_EXERCISE GOAL_
Echo every line of the data below without changing anything.

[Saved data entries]

________________________________________

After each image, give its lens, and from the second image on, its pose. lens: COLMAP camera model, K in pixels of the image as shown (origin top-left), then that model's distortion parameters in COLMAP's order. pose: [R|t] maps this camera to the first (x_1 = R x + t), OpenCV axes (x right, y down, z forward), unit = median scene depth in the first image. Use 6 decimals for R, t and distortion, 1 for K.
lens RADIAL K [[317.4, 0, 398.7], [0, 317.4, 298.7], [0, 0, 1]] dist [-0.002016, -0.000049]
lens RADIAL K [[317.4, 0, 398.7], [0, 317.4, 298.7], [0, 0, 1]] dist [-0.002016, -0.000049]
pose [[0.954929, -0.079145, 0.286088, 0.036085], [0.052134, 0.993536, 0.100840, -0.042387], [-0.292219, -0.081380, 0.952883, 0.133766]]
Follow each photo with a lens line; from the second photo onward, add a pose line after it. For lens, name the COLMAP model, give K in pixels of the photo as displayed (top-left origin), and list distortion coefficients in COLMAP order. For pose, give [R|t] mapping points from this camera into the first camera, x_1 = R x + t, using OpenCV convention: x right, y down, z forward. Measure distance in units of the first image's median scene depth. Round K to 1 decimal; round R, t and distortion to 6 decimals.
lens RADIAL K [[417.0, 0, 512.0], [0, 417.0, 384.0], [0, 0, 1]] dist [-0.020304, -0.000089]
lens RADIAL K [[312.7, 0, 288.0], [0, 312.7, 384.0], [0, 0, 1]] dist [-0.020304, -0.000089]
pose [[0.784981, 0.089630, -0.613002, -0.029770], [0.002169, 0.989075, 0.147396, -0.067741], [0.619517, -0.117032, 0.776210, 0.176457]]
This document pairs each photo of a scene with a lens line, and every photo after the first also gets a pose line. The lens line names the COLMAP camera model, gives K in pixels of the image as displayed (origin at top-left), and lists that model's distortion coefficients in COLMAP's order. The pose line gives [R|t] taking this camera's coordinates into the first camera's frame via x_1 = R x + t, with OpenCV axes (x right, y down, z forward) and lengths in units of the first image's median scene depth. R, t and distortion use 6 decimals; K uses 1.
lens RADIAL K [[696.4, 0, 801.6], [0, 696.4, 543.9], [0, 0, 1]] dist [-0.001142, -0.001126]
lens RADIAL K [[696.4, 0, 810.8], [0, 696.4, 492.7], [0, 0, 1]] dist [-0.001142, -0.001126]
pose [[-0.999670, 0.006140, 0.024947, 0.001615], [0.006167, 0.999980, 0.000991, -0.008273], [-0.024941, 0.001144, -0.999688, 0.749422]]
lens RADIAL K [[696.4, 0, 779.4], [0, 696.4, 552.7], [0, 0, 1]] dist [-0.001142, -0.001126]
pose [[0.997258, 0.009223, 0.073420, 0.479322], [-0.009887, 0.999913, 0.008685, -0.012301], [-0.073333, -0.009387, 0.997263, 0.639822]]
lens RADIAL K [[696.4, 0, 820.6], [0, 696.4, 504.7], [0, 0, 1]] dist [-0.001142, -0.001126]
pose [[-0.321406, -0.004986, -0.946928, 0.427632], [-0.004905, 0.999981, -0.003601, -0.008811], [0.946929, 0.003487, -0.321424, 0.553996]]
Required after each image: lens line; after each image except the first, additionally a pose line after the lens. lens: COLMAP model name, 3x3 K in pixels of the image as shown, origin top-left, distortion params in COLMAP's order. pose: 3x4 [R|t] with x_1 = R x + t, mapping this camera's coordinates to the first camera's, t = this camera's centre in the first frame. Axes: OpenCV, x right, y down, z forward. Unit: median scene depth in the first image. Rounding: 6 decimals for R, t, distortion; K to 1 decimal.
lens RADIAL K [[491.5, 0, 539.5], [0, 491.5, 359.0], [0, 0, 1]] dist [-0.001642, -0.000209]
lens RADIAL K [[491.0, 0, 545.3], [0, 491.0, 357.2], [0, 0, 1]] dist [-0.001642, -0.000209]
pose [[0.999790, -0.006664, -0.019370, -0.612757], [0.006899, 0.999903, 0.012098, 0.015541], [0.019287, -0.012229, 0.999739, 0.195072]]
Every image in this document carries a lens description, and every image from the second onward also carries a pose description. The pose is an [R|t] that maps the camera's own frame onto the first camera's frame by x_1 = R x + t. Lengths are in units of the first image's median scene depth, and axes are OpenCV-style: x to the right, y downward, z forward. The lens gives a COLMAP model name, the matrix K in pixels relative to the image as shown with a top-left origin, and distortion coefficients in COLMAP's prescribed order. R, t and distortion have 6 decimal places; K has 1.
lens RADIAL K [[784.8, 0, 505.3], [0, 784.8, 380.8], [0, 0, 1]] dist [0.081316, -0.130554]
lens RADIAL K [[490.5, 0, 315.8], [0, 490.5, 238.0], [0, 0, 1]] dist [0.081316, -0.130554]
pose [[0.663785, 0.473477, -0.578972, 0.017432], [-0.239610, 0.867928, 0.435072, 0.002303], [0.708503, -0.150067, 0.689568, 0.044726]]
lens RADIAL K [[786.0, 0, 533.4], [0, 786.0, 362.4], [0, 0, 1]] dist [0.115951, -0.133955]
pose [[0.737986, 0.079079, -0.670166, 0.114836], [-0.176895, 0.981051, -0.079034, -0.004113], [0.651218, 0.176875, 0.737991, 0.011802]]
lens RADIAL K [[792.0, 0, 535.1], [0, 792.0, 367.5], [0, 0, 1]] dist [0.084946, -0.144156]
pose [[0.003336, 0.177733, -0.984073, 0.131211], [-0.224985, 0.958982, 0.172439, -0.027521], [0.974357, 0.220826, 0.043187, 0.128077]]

________________________________________

_RESPONSE BOX_
After each image, give its lens, and from the second image on, its pose. lens: COLMAP camera model, K in pixels of the image as shown (origin top-left), then that model's distortion parameters in COLMAP's order. pose: [R|t] maps this camera to the first (x_1 = R x + t), OpenCV axes (x right, y down, z forward), unit = median scene depth in the first image. Use 6 decimals for R, t and distortion, 1 for K.
lens RADIAL K [[317.4, 0, 398.7], [0, 317.4, 298.7], [0, 0, 1]] dist [-0.002016, -0.000049]
lens RADIAL K [[317.4, 0, 398.7], [0, 317.4, 298.7], [0, 0, 1]] dist [-0.002016, -0.000049]
pose [[0.954929, -0.079145, 0.286088, 0.036085], [0.052134, 0.993536, 0.100840, -0.042387], [-0.292219, -0.081380, 0.952883, 0.133766]]
Follow each photo with a lens line; from the second photo onward, add a pose line after it. For lens, name the COLMAP model, give K in pixels of the photo as displayed (top-left origin), and list distortion coefficients in COLMAP order. For pose, give [R|t] mapping points from this camera into the first camera, x_1 = R x + t, using OpenCV convention: x right, y down, z forward. Measure distance in units of the first image's median scene depth. Round K to 1 decimal; round R, t and distortion to 6 decimals.
lens RADIAL K [[417.0, 0, 512.0], [0, 417.0, 384.0], [0, 0, 1]] dist [-0.020304, -0.000089]
lens RADIAL K [[312.7, 0, 288.0], [0, 312.7, 384.0], [0, 0, 1]] dist [-0.020304, -0.000089]
pose [[0.784981, 0.089630, -0.613002, -0.029770], [0.002169, 0.989075, 0.147396, -0.067741], [0.619517, -0.117032, 0.776210, 0.176457]]
This document pairs each photo of a scene with a lens line, and every photo after the first also gets a pose line. The lens line names the COLMAP camera model, gives K in pixels of the image as displayed (origin at top-left), and lists that model's distortion coefficients in COLMAP's order. The pose line gives [R|t] taking this camera's coordinates into the first camera's frame via x_1 = R x + t, with OpenCV axes (x right, y down, z forward) and lengths in units of the first image's median scene depth. R, t and distortion use 6 decimals; K uses 1.
lens RADIAL K [[696.4, 0, 801.6], [0, 696.4, 543.9], [0, 0, 1]] dist [-0.001142, -0.001126]
lens RADIAL K [[696.4, 0, 810.8], [0, 696.4, 492.7], [0, 0, 1]] dist [-0.001142, -0.001126]
pose [[-0.999670, 0.006140, 0.024947, 0.001615], [0.006167, 0.999980, 0.000991, -0.008273], [-0.024941, 0.001144, -0.999688, 0.749422]]
lens RADIAL K [[696.4, 0, 779.4], [0, 696.4, 552.7], [0, 0, 1]] dist [-0.001142, -0.001126]
pose [[0.997258, 0.009223, 0.073420, 0.479322], [-0.009887, 0.999913, 0.008685, -0.012301], [-0.073333, -0.009387, 0.997263, 0.639822]]
lens RADIAL K [[696.4, 0, 820.6], [0, 696.4, 504.7], [0, 0, 1]] dist [-0.001142, -0.001126]
pose [[-0.321406, -0.004986, -0.946928, 0.427632], [-0.004905, 0.999981, -0.003601, -0.008811], [0.946929, 0.003487, -0.321424, 0.553996]]
Required after each image: lens line; after each image except the first, additionally a pose line after the lens. lens: COLMAP model name, 3x3 K in pixels of the image as shown, origin top-left, distortion params in COLMAP's order. pose: 3x4 [R|t] with x_1 = R x + t, mapping this camera's coordinates to the first camera's, t = this camera's centre in the first frame. Axes: OpenCV, x right, y down, z forward. Unit: median scene depth in the first image. Rounding: 6 decimals for R, t, distortion; K to 1 decimal.
lens RADIAL K [[491.5, 0, 539.5], [0, 491.5, 359.0], [0, 0, 1]] dist [-0.001642, -0.000209]
lens RADIAL K [[491.0, 0, 545.3], [0, 491.0, 357.2], [0, 0, 1]] dist [-0.001642, -0.000209]
pose [[0.999790, -0.006664, -0.019370, -0.612757], [0.006899, 0.999903, 0.012098, 0.015541], [0.019287, -0.012229, 0.999739, 0.195072]]
Every image in this document carries a lens description, and every image from the second onward also carries a pose description. The pose is an [R|t] that maps the camera's own frame onto the first camera's frame by x_1 = R x + t. Lengths are in units of the first image's median scene depth, and axes are OpenCV-style: x to the right, y downward, z forward. The lens gives a COLMAP model name, the matrix K in pixels relative to the image as shown with a top-left origin, and distortion coefficients in COLMAP's prescribed order. R, t and distortion have 6 decimal places; K has 1.
lens RADIAL K [[784.8, 0, 505.3], [0, 784.8, 380.8], [0, 0, 1]] dist [0.081316, -0.130554]
lens RADIAL K [[490.5, 0, 315.8], [0, 490.5, 238.0], [0, 0, 1]] dist [0.081316, -0.130554]
pose [[0.663785, 0.473477, -0.578972, 0.017432], [-0.239610, 0.867928, 0.435072, 0.002303], [0.708503, -0.150067, 0.689568, 0.044726]]
lens RADIAL K [[786.0, 0, 533.4], [0, 786.0, 362.4], [0, 0, 1]] dist [0.115951, -0.133955]
pose [[0.737986, 0.079079, -0.670166, 0.114836], [-0.176895, 0.981051, -0.079034, -0.004113], [0.651218, 0.176875, 0.737991, 0.011802]]
lens RADIAL K [[792.0, 0, 535.1], [0, 792.0, 367.5], [0, 0, 1]] dist [0.084946, -0.144156]
pose [[0.003336, 0.177733, -0.984073, 0.131211], [-0.224985, 0.958982, 0.172439, -0.027521], [0.974357, 0.220826, 0.043187, 0.128077]]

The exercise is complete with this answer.